When Spotify first launched in the U.S. over the summer, few doubted that the service would be popular among music fans. The real question has always been whether the company’s freemium business model would manage to convert enough users to paying subscribers. It’s still relatively early, but so far things look promising.
More than 3 million people are now paying to use Spotify, according to the Financial Times. That’s a conversion rate of more than 20%, a figure that has reportedly increased by 5% since the service hit 1 million users last year. In other words, not only is Spotify itself growing, but the rate at which people sign up for a premium or unlimited account is also increasing.
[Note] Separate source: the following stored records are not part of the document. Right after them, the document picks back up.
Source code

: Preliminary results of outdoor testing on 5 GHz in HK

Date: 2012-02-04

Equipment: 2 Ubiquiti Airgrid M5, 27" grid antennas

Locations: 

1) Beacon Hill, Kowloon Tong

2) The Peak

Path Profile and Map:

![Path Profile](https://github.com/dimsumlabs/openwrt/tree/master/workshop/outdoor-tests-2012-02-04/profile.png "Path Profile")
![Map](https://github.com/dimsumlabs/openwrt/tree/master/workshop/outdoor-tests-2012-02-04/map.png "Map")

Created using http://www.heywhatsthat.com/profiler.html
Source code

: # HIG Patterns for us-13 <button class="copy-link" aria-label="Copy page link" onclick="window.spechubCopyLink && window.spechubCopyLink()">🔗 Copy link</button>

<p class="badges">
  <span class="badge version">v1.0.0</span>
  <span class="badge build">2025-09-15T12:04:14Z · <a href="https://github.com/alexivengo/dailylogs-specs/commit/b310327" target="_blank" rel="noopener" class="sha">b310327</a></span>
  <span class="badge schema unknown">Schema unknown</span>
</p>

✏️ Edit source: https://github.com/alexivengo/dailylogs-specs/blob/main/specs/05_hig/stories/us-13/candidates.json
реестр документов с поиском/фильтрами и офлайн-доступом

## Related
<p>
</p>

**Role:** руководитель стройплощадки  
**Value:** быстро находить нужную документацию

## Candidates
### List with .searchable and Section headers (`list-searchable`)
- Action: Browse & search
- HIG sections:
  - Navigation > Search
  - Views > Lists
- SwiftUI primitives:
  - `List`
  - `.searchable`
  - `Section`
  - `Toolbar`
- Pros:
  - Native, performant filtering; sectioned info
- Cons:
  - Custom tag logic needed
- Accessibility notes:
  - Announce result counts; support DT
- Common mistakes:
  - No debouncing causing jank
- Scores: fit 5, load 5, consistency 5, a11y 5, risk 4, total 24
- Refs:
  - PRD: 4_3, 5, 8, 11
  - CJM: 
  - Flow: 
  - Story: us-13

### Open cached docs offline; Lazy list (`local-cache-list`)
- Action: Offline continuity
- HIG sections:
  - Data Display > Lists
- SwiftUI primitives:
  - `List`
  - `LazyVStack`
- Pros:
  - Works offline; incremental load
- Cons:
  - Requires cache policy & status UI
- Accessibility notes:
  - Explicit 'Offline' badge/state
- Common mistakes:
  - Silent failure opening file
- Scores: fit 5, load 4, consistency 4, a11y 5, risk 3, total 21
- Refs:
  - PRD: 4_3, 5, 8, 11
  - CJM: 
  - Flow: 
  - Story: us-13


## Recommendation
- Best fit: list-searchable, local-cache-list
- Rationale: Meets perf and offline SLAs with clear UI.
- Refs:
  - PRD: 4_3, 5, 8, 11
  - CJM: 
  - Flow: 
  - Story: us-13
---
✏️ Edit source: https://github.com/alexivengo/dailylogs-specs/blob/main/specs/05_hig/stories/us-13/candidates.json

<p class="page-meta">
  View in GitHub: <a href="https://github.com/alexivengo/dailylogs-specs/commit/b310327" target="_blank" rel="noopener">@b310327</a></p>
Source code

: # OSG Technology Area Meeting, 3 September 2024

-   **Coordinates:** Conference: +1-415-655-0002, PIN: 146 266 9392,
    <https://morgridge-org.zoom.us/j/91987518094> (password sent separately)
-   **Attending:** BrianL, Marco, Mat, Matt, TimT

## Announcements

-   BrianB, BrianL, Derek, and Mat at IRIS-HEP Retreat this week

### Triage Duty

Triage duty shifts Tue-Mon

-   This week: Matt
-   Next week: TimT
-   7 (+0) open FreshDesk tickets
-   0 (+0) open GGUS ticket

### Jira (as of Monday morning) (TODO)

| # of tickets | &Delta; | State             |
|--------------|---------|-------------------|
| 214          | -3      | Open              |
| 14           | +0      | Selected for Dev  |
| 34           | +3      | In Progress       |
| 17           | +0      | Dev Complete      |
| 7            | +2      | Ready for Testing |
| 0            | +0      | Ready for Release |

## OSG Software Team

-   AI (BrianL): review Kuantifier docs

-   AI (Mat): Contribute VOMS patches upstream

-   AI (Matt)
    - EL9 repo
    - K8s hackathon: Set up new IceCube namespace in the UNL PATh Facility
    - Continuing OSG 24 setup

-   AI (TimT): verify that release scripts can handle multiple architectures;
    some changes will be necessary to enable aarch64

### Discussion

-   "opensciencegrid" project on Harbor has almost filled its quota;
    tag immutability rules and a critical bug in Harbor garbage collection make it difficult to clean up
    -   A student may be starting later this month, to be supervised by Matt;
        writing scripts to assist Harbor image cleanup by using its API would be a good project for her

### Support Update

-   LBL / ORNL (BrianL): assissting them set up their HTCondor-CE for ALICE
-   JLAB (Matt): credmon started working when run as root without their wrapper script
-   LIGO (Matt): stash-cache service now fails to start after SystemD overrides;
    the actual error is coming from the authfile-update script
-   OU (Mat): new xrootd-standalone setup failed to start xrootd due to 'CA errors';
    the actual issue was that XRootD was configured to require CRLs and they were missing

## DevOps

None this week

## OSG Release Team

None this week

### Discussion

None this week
This overall growth has been fueled in no small part by the company’s partnership with Facebook, which enables the kind of super-tight, frictionless integration that the social networking giant has been pushing since f8 last March. The flood of “so-and-so listened to such-and-such” news ticker updates may be too much for some people, but the partnership has succeeded in putting Spotify’s brand and functionality in front of millions of potential new users.
It also doesn’t hurt that the six-month window of unlimited, free streaming music for new users has begun coming to a close for the service’s earliest U.S. adopters. As that happens, those who are truly hooked on the service are forced to either put up with listening caps or cough up $5 per month to remove them. The company hasn’t said what percentage of those paid users have opted for the pricier “Premium” account, which allows for mobile streaming in addition to stripping out ads and listening caps.
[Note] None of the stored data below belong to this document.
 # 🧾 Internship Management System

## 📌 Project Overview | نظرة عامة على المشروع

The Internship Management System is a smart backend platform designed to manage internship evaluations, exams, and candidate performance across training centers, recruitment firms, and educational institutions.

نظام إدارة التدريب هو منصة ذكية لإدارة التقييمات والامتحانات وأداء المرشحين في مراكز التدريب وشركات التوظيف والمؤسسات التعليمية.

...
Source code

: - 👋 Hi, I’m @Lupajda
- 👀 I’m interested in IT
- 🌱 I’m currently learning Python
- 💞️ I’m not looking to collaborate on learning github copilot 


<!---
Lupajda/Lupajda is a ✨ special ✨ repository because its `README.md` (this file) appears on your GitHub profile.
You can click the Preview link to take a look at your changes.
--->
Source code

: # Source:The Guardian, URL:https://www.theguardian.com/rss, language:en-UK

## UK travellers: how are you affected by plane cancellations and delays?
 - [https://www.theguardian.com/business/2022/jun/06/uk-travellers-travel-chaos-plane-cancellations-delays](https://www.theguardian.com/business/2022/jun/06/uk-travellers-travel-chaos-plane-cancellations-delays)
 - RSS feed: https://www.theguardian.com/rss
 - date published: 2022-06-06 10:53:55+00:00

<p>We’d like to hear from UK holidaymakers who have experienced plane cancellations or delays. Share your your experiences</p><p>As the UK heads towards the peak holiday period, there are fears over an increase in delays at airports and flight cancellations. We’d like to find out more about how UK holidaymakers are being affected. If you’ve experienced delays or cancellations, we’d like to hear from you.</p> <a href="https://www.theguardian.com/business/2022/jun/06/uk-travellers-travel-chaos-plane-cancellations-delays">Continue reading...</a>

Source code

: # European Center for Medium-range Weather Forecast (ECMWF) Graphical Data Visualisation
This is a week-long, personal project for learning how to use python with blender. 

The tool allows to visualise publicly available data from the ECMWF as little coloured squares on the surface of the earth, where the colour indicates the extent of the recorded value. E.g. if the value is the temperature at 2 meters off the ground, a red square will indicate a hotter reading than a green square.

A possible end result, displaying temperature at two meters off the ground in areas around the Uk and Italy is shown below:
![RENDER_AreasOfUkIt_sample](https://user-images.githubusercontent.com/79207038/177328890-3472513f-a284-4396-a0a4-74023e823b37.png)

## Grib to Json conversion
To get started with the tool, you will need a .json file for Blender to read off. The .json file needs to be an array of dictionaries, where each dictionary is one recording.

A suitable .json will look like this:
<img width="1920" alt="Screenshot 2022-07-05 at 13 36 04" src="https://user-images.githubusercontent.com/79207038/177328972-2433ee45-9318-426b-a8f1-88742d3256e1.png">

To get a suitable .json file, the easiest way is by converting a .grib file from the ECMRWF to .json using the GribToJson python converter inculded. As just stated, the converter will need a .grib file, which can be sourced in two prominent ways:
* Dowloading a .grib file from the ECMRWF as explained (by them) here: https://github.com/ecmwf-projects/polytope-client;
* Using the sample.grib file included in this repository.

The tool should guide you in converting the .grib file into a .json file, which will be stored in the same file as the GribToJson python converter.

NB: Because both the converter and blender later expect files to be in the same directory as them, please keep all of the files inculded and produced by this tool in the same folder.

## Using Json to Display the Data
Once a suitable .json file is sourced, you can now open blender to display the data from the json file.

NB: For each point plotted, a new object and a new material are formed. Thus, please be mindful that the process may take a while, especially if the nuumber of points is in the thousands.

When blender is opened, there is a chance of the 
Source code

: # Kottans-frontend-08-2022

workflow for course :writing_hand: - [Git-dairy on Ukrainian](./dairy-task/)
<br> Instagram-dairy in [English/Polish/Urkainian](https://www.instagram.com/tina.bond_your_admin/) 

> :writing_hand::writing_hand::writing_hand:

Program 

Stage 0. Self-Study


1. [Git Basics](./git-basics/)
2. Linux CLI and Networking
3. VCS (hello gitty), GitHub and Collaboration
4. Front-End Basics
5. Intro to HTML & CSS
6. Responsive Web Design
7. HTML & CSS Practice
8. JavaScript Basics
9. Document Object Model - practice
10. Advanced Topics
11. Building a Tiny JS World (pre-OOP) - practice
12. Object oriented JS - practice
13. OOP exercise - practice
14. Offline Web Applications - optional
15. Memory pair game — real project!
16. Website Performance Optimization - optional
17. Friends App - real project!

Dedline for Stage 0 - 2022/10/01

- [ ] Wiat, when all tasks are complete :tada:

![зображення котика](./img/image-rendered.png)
This isn’t to say that there aren’t still major, outstanding questions about Spotify and the viability of the all-you-can-stream model it shares with the likes of Rdio and MOG. The music labels are evidently happy enough with the arrangement to stay on board for now, but the artists are a different story.
The streaming services pay out notoriously low royalty fees to artists, some of which have begun to question the value in being on the service. Sure, it’s a great way to promote one’s music, but it may not be economically advantageous for artists, especially if it ends up hurting record sales.